Copy out exactly the lines spanning the line with "statewide AI integration" to the line with "no internet required", inclusive, from the data underneath, with no pictures.

(Data items)
——————
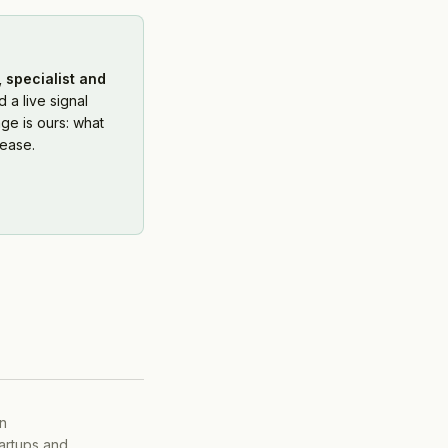
 specialist and
 a live signal
ge is ours: what
ease.
on
tartups and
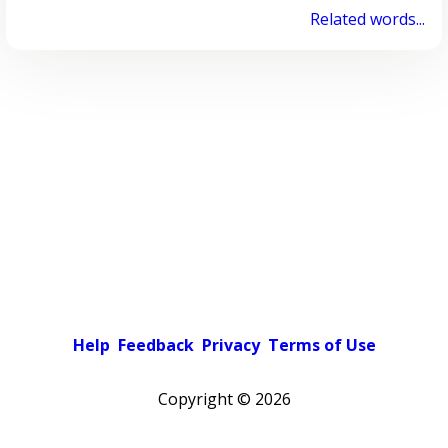
Related words...
Help
Feedback
Privacy
Terms of Use
Copyright ©
2026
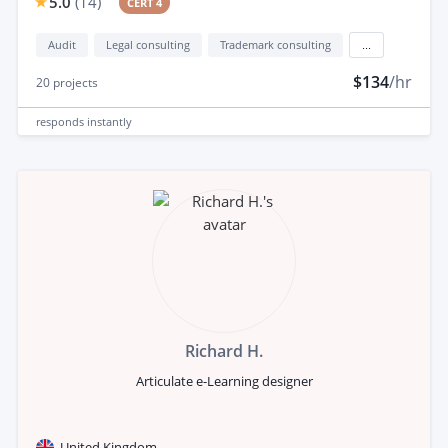
5.0
(
14
)
CERT 4
Audit
Legal consulting
Trademark consulting
...
$134
/hr
20
projects
responds
instantly
Richard H.
Articulate e-Learning designer
United Kingdom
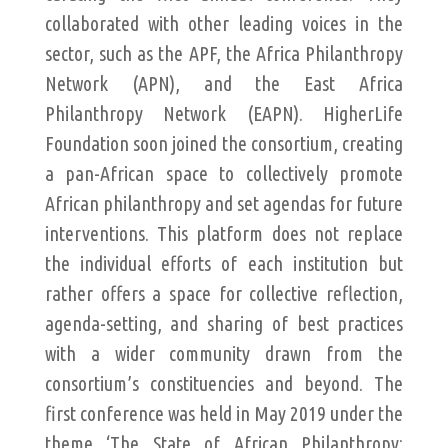
collaborated with other leading voices in the
sector, such as the APF, the Africa Philanthropy
Network (APN), and the East Africa
Philanthropy Network (EAPN). HigherLife
Foundation soon joined the consortium, creating
a pan-African space to collectively promote
African philanthropy and set agendas for future
interventions. This platform does not replace
the individual efforts of each institution but
rather offers a space for collective reflection,
agenda-setting, and sharing of best practices
with a wider community drawn from the
consortium’s constituencies and beyond. The
first conference was held in May 2019 under the
theme ‘The State of African Philanthropy:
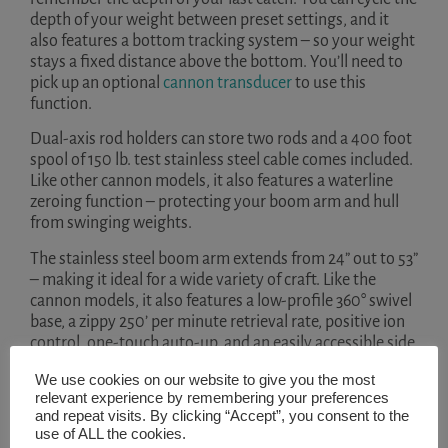
depth of your weight between preset settings, and it
also features a bottom tracking system – so your weight
stays a fixed distance above the bottom. You’ll need to
pick up an optional
cannon transducer
to use this
function.
Dual-axis rod holders can store two rods and a 400 foot
spool of 150 lb. test stainless steel cable comes included.
Like other cannon models, it also features a waterline
zeroing function – protecting your boom arm and hull
from swinging weights.
The stainless steel boom arm extends from 24” out to 53”
– making it ideal for a wide variety of craft. Like the
cannon models, it also features a low-profile 360° swivel
base, a zippy 250’ per minute retrieval rate, positive ion
control, one-touch auto-up, and an easily accessible side
plate.
We use cookies on our website to give you the most
Key Features
relevant experience by remembering your preferences
and repeat visits. By clicking “Accept”, you consent to the
use of ALL the cookies.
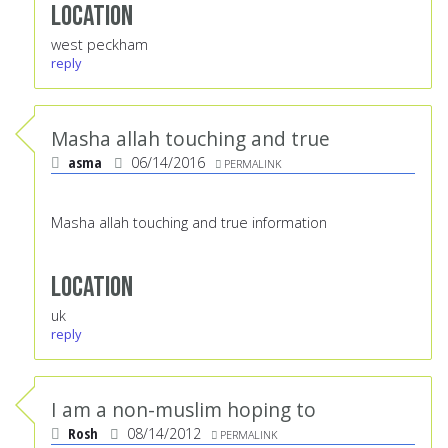
Location
west peckham
reply
Masha allah touching and true
asma
06/14/2016
PERMALINK
Masha allah touching and true information
Location
uk
reply
I am a non-muslim hoping to
Rosh
08/14/2012
PERMALINK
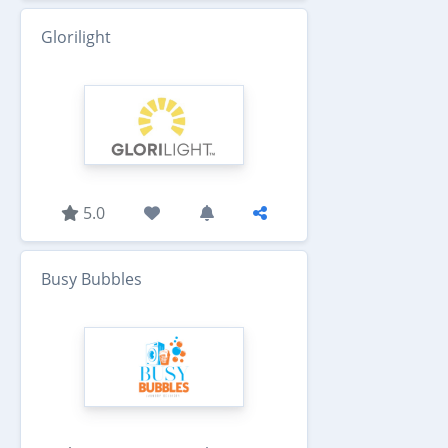
Glorilight
5.0
Busy Bubbles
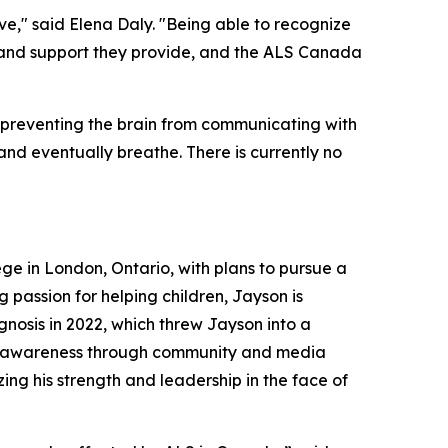
ove," said Elena Daly. "Being able to recognize
 and support they provide, and the ALS Canada
y preventing the brain from communicating with
, and eventually breathe. There is currently no
ege in London, Ontario, with plans to pursue a
 passion for helping children, Jayson is
gnosis in 2022, which threw Jayson into a
aise awareness through community and media
ing his strength and leadership in the face of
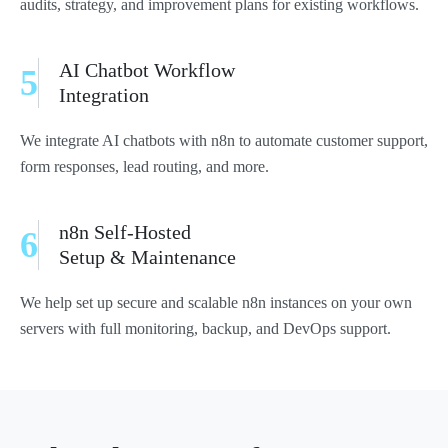
audits, strategy, and improvement plans for existing workflows.
AI Chatbot Workflow
5
Integration
We integrate AI chatbots with n8n to automate customer support,
form responses, lead routing, and more.
n8n Self-Hosted
6
Setup & Maintenance
We help set up secure and scalable n8n instances on your own
servers with full monitoring, backup, and DevOps support.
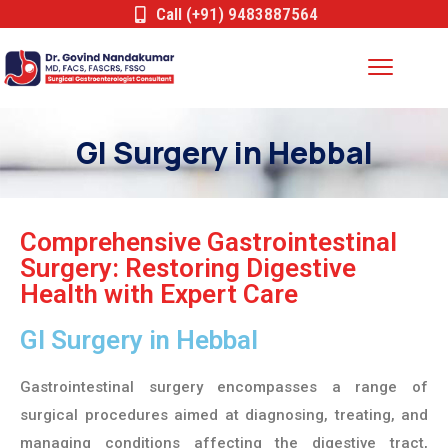
Call (+91) 9483887564
GI Surgery in Hebbal
Comprehensive Gastrointestinal
Surgery: Restoring Digestive
Health with Expert Care
GI Surgery in Hebbal
Gastrointestinal surgery encompasses a range of
surgical procedures aimed at diagnosing, treating, and
managing conditions affecting the digestive tract,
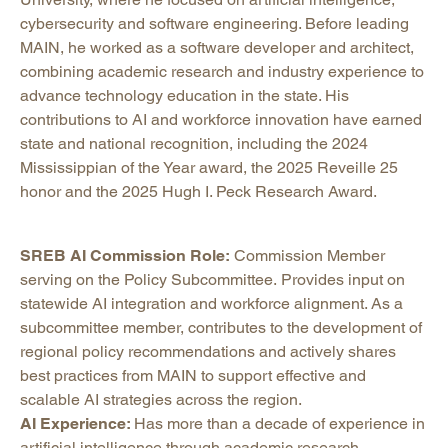
cybersecurity and software engineering. Before leading
MAIN, he worked as a software developer and architect,
combining academic research and industry experience to
advance technology education in the state. His
contributions to AI and workforce innovation have earned
state and national recognition, including the 2024
Mississippian of the Year award, the 2025 Reveille 25
honor and the 2025 Hugh I. Peck Research Award.
SREB AI Commission Role:
Commission Member
serving on the Policy Subcommittee. Provides input on
statewide AI integration and workforce alignment. As a
subcommittee member, contributes to the development of
regional policy recommendations and actively shares
best practices from MAIN to support effective and
scalable AI strategies across the region.
AI Experience:
Has more than a decade of experience in
artificial intelligence through academic research,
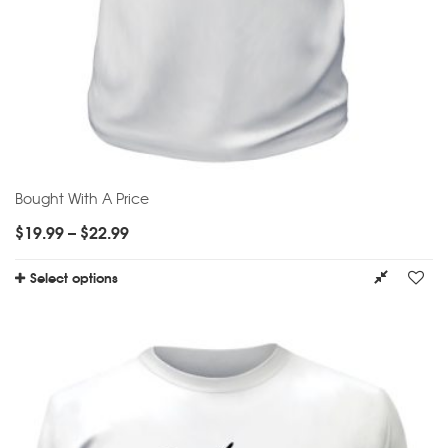
Bought With A Price
$
19.99
–
$
22.99
Select options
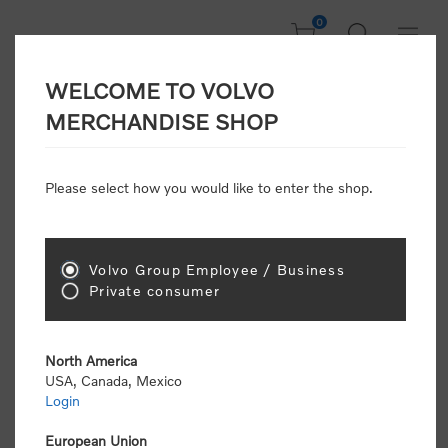
0
WELCOME TO VOLVO
CONSUMER
MERCHANDISE SHOP
REGISTRATION
Attention: Volvo dealers or Volvo corporate
Please select how you would like to enter the shop.
customers
click here to register
. Otherwise you
will be classified as a consumer and will receive
retail pricing (MSRP) and be required to pay by
credit card for all transactions
Volvo Group Employee / Business
Private consumer
Gender:
Male
Female
North America
USA, Canada, Mexico
*
First name:
Login
European Union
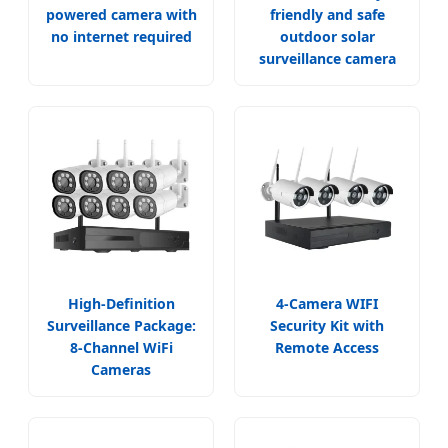
powered camera with
friendly and safe
no internet required
outdoor solar
surveillance camera
High-Definition
4-Camera WIFI
Surveillance Package:
Security Kit with
8-Channel WiFi
Remote Access
Cameras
——————
- WORKED SOLUTION
statewide AI integration and workforce alignment. As a
subcommittee member, contributes to the development of
regional policy recommendations and actively shares
best practices from MAIN to support effective and
scalable AI strategies across the region.
AI Experience:
Has more than a decade of experience in
artificial intelligence through academic research,
Bought With A Price
$
19.99
–
$
22.99
Select options
0
WELCOME TO VOLVO
CONSUMER
MERCHANDISE SHOP
REGISTRATION
Attention: Volvo dealers or Volvo corporate
Please select how you would like to enter the shop.
customers
click here to register
. Otherwise you
will be classified as a consumer and will receive
retail pricing (MSRP) and be required to pay by
credit card for all transactions
Volvo Group Employee / Business
Private consumer
Gender:
Male
Female
North America
USA, Canada, Mexico
*
First name:
Login
European Union
powered camera with
friendly and safe
no internet required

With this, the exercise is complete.